_Consigne_:
Renommez « Publié le » en « Mis en ligne le » dans toutes les données et restituez les lignes sans aucune autre modification. Les images ne doivent pas figurer dans la réponse.

_Données fournies_:
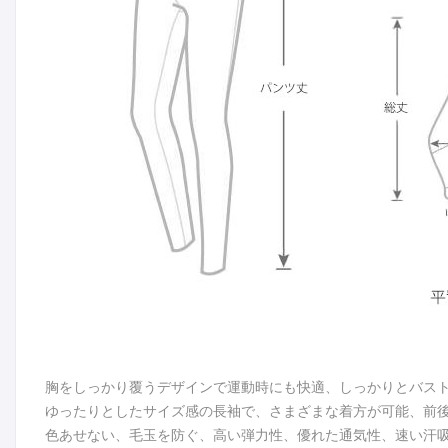
胸をしっかり覆うデザインで運動時にも快適、しっかりとバス
ゆったりとしたサイズ感の長袖で、さまざまな着方が可能、前
色あせない、毛玉を防ぐ、高い弾力性、優れた通気性、速い汗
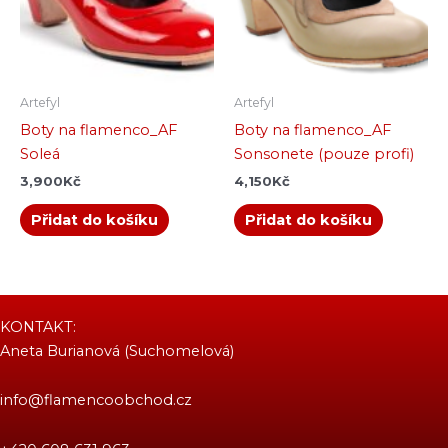
Artefyl
Artefyl
Boty na flamenco_AF
Boty na flamenco_AF
Soleá
Sonsonete (pouze profi)
3,900
Kč
4,150
Kč
Přidat do košíku
Přidat do košíku
KONTAKT:
Aneta Burianová (Suchomelová)
info@flamencoobchod.cz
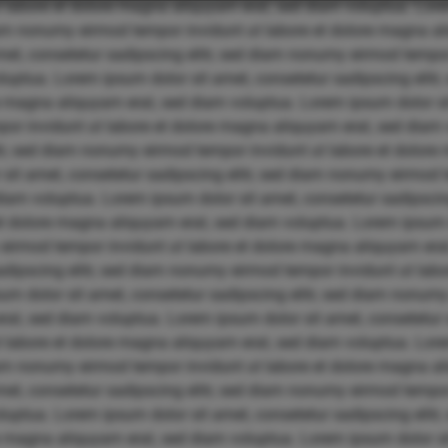
labore et dolore magna aliquyam erat, sed diam voluptua. Lore
diam nonumy eirmod tempor invidunt ut labore et dolore magna a
et, consetetur sadipscing elitr, sed diam nonumy eirmod tempor 
uptua. Lorem ipsum dolor sit amet, consetetur sadipscing elit
re magna aliquyam erat, sed diam voluptua. Lorem ipsum dolor si
por invidunt ut labore et dolore magna aliquyam erat, sed diam
itr, sed diam nonumy eirmod tempor invidunt ut labore et dolore
sit amet, consetetur sadipscing elitr, sed diam nonumy eirmod t
iam voluptua. Lorem ipsum dolor sit amet, consetetur sadipscin
et dolore magna aliquyam erat, sed diam voluptua. Lorem ipsum 
 eirmod tempor invidunt ut labore et dolore magna aliquyam era
sadipscing elitr, sed diam nonumy eirmod tempor invidunt ut la
um dolor sit amet, consetetur sadipscing elitr, sed diam nonum
at, sed diam voluptua. Lorem ipsum dolor sit amet, consetetur s
labore et dolore magna aliquyam erat, sed diam voluptua. Lore
diam nonumy eirmod tempor invidunt ut labore et dolore magna a
et, consetetur sadipscing elitr, sed diam nonumy eirmod tempor 
uptua. Lorem ipsum dolor sit amet, consetetur sadipscing elit
re magna aliquyam erat, sed diam voluptua. Lorem ipsum dolor si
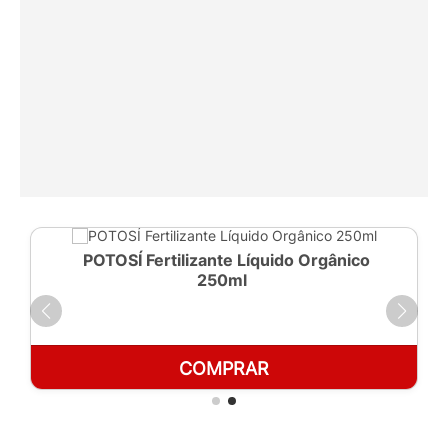
POTOSÍ Fertilizante Líquido Orgânico
250ml
COMPRAR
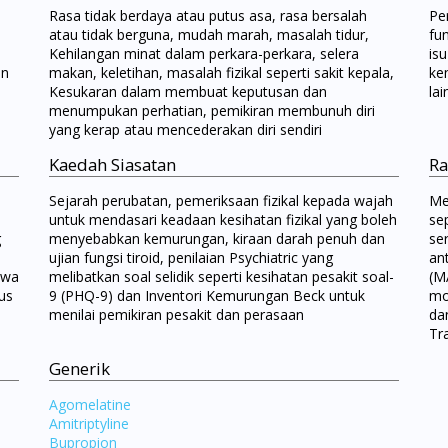
Rasa tidak berdaya atau putus asa, rasa bersalah
Pe
atau tidak berguna, mudah marah, masalah tidur,
fu
Kehilangan minat dalam perkara-perkara, selera
isu
an
makan, keletihan, masalah fizikal seperti sakit kepala,
ke
Kesukaran dalam membuat keputusan dan
la
menumpukan perhatian, pemikiran membunuh diri
yang kerap atau mencederakan diri sendiri
Kaedah Siasatan
Ra
Sejarah perubatan, pemeriksaan fizikal kepada wajah
Me
untuk mendasari keadaan kesihatan fizikal yang boleh
sep
g
menyebabkan kemurungan, kiraan darah penuh dan
se
ujian fungsi tiroid, penilaian Psychiatric yang
an
iwa
melibatkan soal selidik seperti kesihatan pesakit soal-
(MA
us
9 (PHQ-9) dan Inventori Kemurungan Beck untuk
moo
n
menilai pemikiran pesakit dan perasaan
dan
Tr
Generik
Agomelatine
Amitriptyline
Bupropion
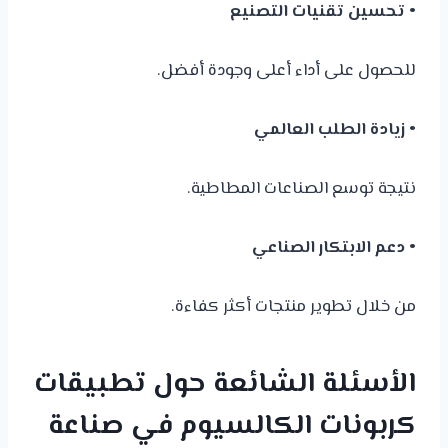
• تحسين تقنيات التصنيع
للحصول على أداء أعلى وجودة أفضل.
• زيادة الطلب العالمي
نتيجة توسع الصناعات المطاطية.
• دعم الابتكار الصناعي
من خلال تطوير منتجات أكثر كفاءة.
الأسئلة الشائعة حول تطبيقات
كربونات الكالسيوم في صناعة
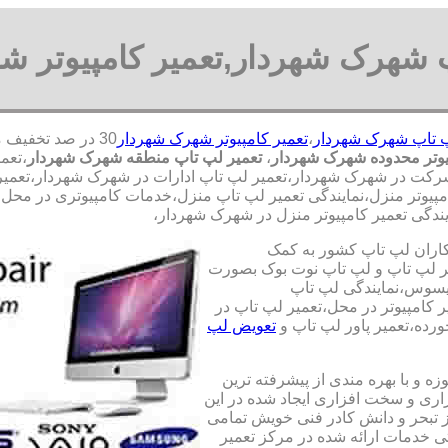
پ شهرک شهردار,تعمیر کامپیوتر ش
پ تاپ شهرک شهردار
،
تعمیر کامپیوتر شهرک شهردار
یوتر محدوده شهرک شهردار
،
تعمیر لپ تاپ منطقه شهرک شهردار
،تعم
رکت در شهرک شهردار،تعمیر لپ تاپ ادارات در شهرک شهردار،تعمیر ل
امپیوتر منزل،نمایندگی تعمیر لپ تاپ منزل،خدمات کامپیوتری در محل؛
یندگی تعمیر کامپیوتر منزل در شهرک شهردار،
کاران لپ تاپ کشور به کمک
یری قطعات 100 درصد اصل و تعمیر لپ تاپ و لپ تاپ نوت بوک بصورت
ایسوس،نمایندگی لپ تاپ
 کامپیوتر در محل،تعمیر لپ تاپ در
رده،تعمیر پاور لپ تاپ و
تعویض لپ
ه و با بهره مندی از پیشرفته ترین
زاری و سخت افزاری ایجاد شده در این
ز تبحر و دانش کادر فنی خویش تمامی
تی خدمات ارائه شده در مرکز تعمیر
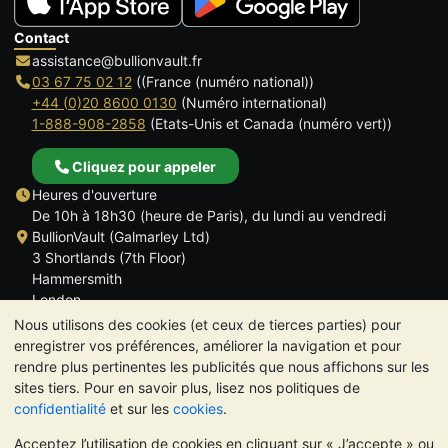
Contact
assistance@bullionvault.fr
03 67 75 02 12
((France (numéro national))
+44 (0)20 8600 0130
(Numéro international)
1-888-908-2858
(Etats-Unis et Canada (numéro vert))
Cliquez pour appeler
Heures d'ouverture
De 10h à 18h30 (heure de Paris), du lundi au vendredi
BullionVault (Galmarley Ltd)
3 Shortlands (7th Floor)
Hammersmith
London
W6 8DA
Nous utilisons des cookies (et ceux de tierces parties) pour
ROYAUME UNI
enregistrer vos préférences, améliorer la navigation et pour
rendre plus pertinentes les publicités que nous affichons sur les
sites tiers. Pour en savoir plus, lisez nos politiques de
confidentialité
et sur les
cookies
.
Acceptez l’utilisation de cookies en cliquant sur « J’accepte » ou
TrustScore 4.6 | 534 avis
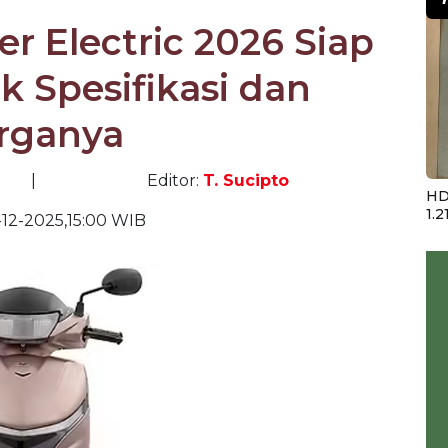
er Electric 2026 Siap
k Spesifikasi dan
rganya
|
Editor:
T. Sucipto
HD
1.2
12-2025,15:00 WIB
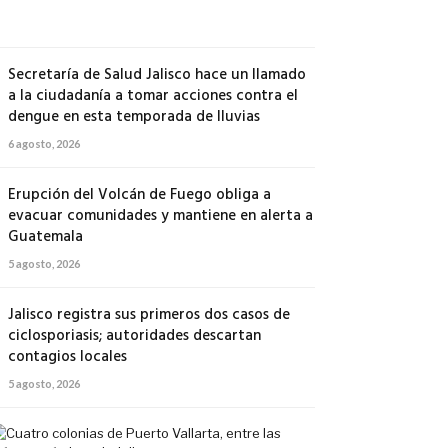
agosto,
2026
Secretaría de Salud Jalisco hace un llamado
a la ciudadanía a tomar acciones contra el
dengue en esta temporada de lluvias
6 agosto, 2026
Erupción del Volcán de Fuego obliga a
evacuar comunidades y mantiene en alerta a
Guatemala
5 agosto, 2026
Jalisco registra sus primeros dos casos de
ciclosporiasis; autoridades descartan
contagios locales
5 agosto, 2026
Cuatro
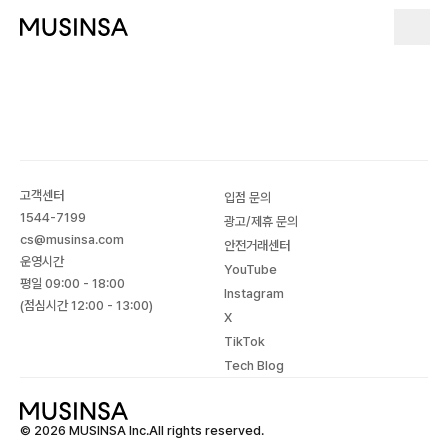
고객센터
입점 문의
1544-7199
광고/제휴 문의
cs@musinsa.com
안전거래센터
운영시간
YouTube
평일 09:00 - 18:00
Instagram
(점심시간 12:00 - 13:00)
X
TikTok
Tech Blog
© 2026 MUSINSA Inc.All rights reserved.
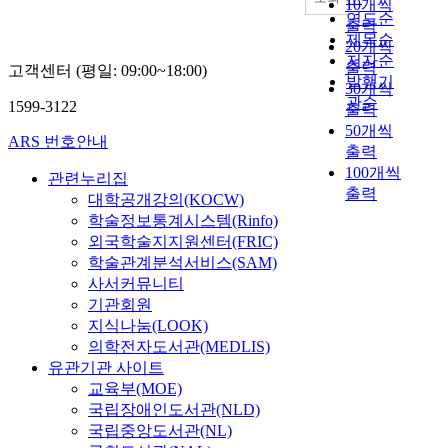
10개씩
s
연도순
출력
t
제목순
20개씩
o
저자순
출력
고객센터 (평일: 09:00~18:00)
b
발행기
30개씩
e
관순
1599-3122
출력
a
50개씩
t
ARS 번호안내
출력
r
100개씩
e
관련누리집
출력
n
대학공개강의(KOCW)
d
학술정보통계시스템(Rinfo)
t
외국학술지지원센터(FRIC)
o
학술관계분석서비스(SAM)
w
사서커뮤니티
a
기관회원
r
지식나눔(LOOK)
d
의학전자도서관(MEDLIS)
a
유관기관 사이트
n
교육부(MOE)
i
국립장애인도서관(NLD)
n
국립중앙도서관(NL)
c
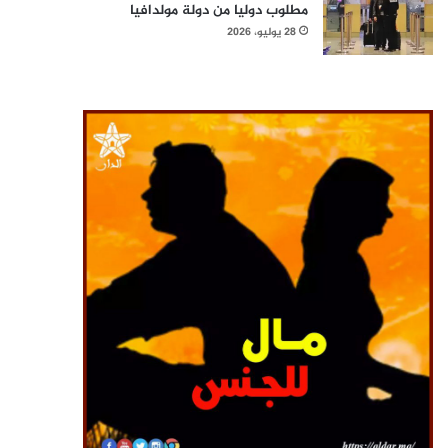
مطلوب دوليا من دولة مولدافيا
28 يوليو، 2026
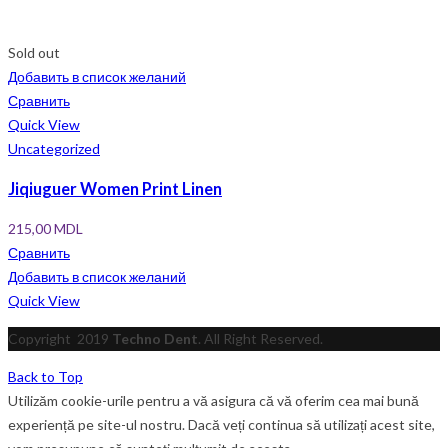
Sold out
Добавить в список желаний
Сравнить
Quick View
Uncategorized
Jiqiuguer Women Print Linen
215,00
MDL
Сравнить
Добавить в список желаний
Quick View
Copyright
2019
Techno Dent
. All Right Reserved.
Back to Top
Utilizăm cookie-urile pentru a vă asigura că vă oferim cea mai bună
experiență pe site-ul nostru. Dacă veți continua să utilizați acest site,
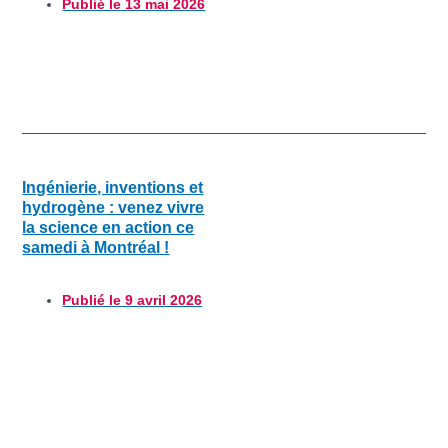
Publié le
13 mai 2026
Ingénierie, inventions et
hydrogène : venez vivre
la science en action ce
samedi à Montréal !
Publié le
9 avril 2026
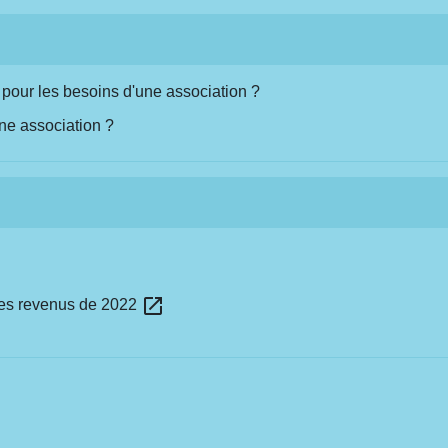
 pour les besoins d'une association ?
ne association ?
open_in_new
des revenus de 2022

_Réponse attendue_:
胸をしっかり覆うデザインで運動時にも快適、しっかりとバス
ゆったりとしたサイズ感の長袖で、さまざまな着方が可能、前
色あせない、毛玉を防ぐ、高い弾力性、優れた通気性、速い汗
Artefyl
Artefyl
Boty na flamenco_AF
Boty na flamenco_AF
Soleá
Sonsonete (pouze profi)
3,900
Kč
4,150
Kč
Přidat do košíku
Přidat do košíku
KONTAKT:
Aneta Burianová (Suchomelová)
info@flamencoobchod.cz
labore et dolore magna aliquyam erat, sed diam voluptua. Lore
diam nonumy eirmod tempor invidunt ut labore et dolore magna a
et, consetetur sadipscing elitr, sed diam nonumy eirmod tempor 
uptua. Lorem ipsum dolor sit amet, consetetur sadipscing elit
re magna aliquyam erat, sed diam voluptua. Lorem ipsum dolor si
por invidunt ut labore et dolore magna aliquyam erat, sed diam
itr, sed diam nonumy eirmod tempor invidunt ut labore et dolore
sit amet, consetetur sadipscing elitr, sed diam nonumy eirmod t
iam voluptua. Lorem ipsum dolor sit amet, consetetur sadipscin
et dolore magna aliquyam erat, sed diam voluptua. Lorem ipsum 
 eirmod tempor invidunt ut labore et dolore magna aliquyam era
sadipscing elitr, sed diam nonumy eirmod tempor invidunt ut la
um dolor sit amet, consetetur sadipscing elitr, sed diam nonum
at, sed diam voluptua. Lorem ipsum dolor sit amet, consetetur s
labore et dolore magna aliquyam erat, sed diam voluptua. Lore
diam nonumy eirmod tempor invidunt ut labore et dolore magna a
et, consetetur sadipscing elitr, sed diam nonumy eirmod tempor 
uptua. Lorem ipsum dolor sit amet, consetetur sadipscing elit
re magna aliquyam erat, sed diam voluptua. Lorem ipsum dolor si
POTOSÍ Fertilizante Líquido Orgânico
250ml
COMPRAR
Rasa tidak berdaya atau putus asa, rasa bersalah
Pe
atau tidak berguna, mudah marah, masalah tidur,
fu
Kehilangan minat dalam perkara-perkara, selera
isu
an
makan, keletihan, masalah fizikal seperti sakit kepala,
ke
Kesukaran dalam membuat keputusan dan
la
menumpukan perhatian, pemikiran membunuh diri
yang kerap atau mencederakan diri sendiri
Kaedah Siasatan
Ra
Sejarah perubatan, pemeriksaan fizikal kepada wajah
Me
untuk mendasari keadaan kesihatan fizikal yang boleh
sep
g
menyebabkan kemurungan, kiraan darah penuh dan
se
ujian fungsi tiroid, penilaian Psychiatric yang
an
iwa
melibatkan soal selidik seperti kesihatan pesakit soal-
(MA
us
9 (PHQ-9) dan Inventori Kemurungan Beck untuk
moo
n
menilai pemikiran pesakit dan perasaan
dan
Tr
Generik
Agomelatine
Amitriptyline
Bupropion
• تحسين تقنيات التصنيع
للحصول على أداء أعلى وجودة أفضل.
• زيادة الطلب العالمي
نتيجة توسع الصناعات المطاطية.
• دعم الابتكار الصناعي
من خلال تطوير منتجات أكثر كفاءة.
الأسئلة الشائعة حول تطبيقات
كربونات الكالسيوم في صناعة
پ شهرک شهردار,تعمیر کامپیوتر ش
پ تاپ شهرک شهردار
،
تعمیر کامپیوتر شهرک شهردار
یوتر محدوده شهرک شهردار
،
تعمیر لپ تاپ منطقه شهرک شهردار
،تعم
رکت در شهرک شهردار،تعمیر لپ تاپ ادارات در شهرک شهردار،تعمیر ل
امپیوتر منزل،نمایندگی تعمیر لپ تاپ منزل،خدمات کامپیوتری در محل؛
یندگی تعمیر کامپیوتر منزل در شهرک شهردار،
کاران لپ تاپ کشور به کمک
یری قطعات 100 درصد اصل و تعمیر لپ تاپ و لپ تاپ نوت بوک بصورت
ایسوس،نمایندگی لپ تاپ
 کامپیوتر در محل،تعمیر لپ تاپ در
رده،تعمیر پاور لپ تاپ و
تعویض لپ
ه و با بهره مندی از پیشرفته ترین
زاری و سخت افزاری ایجاد شده در این
ز تبحر و دانش کادر فنی خویش تمامی
تی خدمات ارائه شده در مرکز تعمیر
Contact
assistance@bullionvault.fr
03 67 75 02 12
((France (numéro national))
+44 (0)20 8600 0130
(Numéro international)
1-888-908-2858
(Etats-Unis et Canada (numéro vert))
Cliquez pour appeler
Heures d'ouverture
De 10h à 18h30 (heure de Paris), du lundi au vendredi
BullionVault (Galmarley Ltd)
3 Shortlands (7th Floor)
Hammersmith
London
W6 8DA
Nous utilisons des cookies (et ceux de tierces parties) pour
ROYAUME UNI
enregistrer vos préférences, améliorer la navigation et pour
rendre plus pertinentes les publicités que nous affichons sur les
sites tiers. Pour en savoir plus, lisez nos politiques de
confidentialité
et sur les
cookies
.
Acceptez l’utilisation de cookies en cliquant sur « J’accepte » ou
TrustScore 4.6 | 534 avis
er Electric 2026 Siap
k Spesifikasi dan
rganya
|
Editor:
T. Sucipto
HD
1.2
12-2025,15:00 WIB
agosto,
2026
Secretaría de Salud Jalisco hace un llamado
a la ciudadanía a tomar acciones contra el
dengue en esta temporada de lluvias
6 agosto, 2026
Erupción del Volcán de Fuego obliga a
evacuar comunidades y mantiene en alerta a
Guatemala
5 agosto, 2026
Jalisco registra sus primeros dos casos de
ciclosporiasis; autoridades descartan
contagios locales
5 agosto, 2026
Cuatro
고객센터
입점 문의
1544-7199
광고/제휴 문의
cs@musinsa.com
안전거래센터
운영시간
YouTube
평일 09:00 - 18:00
Instagram
(점심시간 12:00 - 13:00)
X
TikTok
Tech Blog
© 2026 MUSINSA Inc.All rights reserved.
10개씩
s
연도순
출력
t
제목순
20개씩
o
저자순
출력
고객센터 (평일: 09:00~18:00)
b
발행기
30개씩
e
관순
1599-3122
출력
a
50개씩
t
ARS 번호안내
출력
r
100개씩
e
관련누리집
출력
n
대학공개강의(KOCW)
d
학술정보통계시스템(Rinfo)
t
외국학술지지원센터(FRIC)
o
학술관계분석서비스(SAM)
w
사서커뮤니티
a
기관회원
r
지식나눔(LOOK)
d
의학전자도서관(MEDLIS)
a
유관기관 사이트
n
교육부(MOE)
i
국립장애인도서관(NLD)
n
국립중앙도서관(NL)
c
مطلوب دوليا من دولة مولدافيا
28 يوليو، 2026
Sold out
Добавить в список желаний
Сравнить
Quick View
Uncategorized
Jiqiuguer Women Print Linen
215,00
MDL
Сравнить
Добавить в список желаний
Quick View
Copyright
2019
Techno Dent
. All Right Reserved.
Back to Top
Utilizăm cookie-urile pentru a vă asigura că vă oferim cea mai bună
experiență pe site-ul nostru. Dacă veți continua să utilizați acest site,
Mis en ligne le
13 mai 2026
Ingénierie, inventions et
hydrogène : venez vivre
la science en action ce
samedi à Montréal !
Mis en ligne le
9 avril 2026
 pour les besoins d'une association ?
ne association ?
open_in_new
des revenus de 2022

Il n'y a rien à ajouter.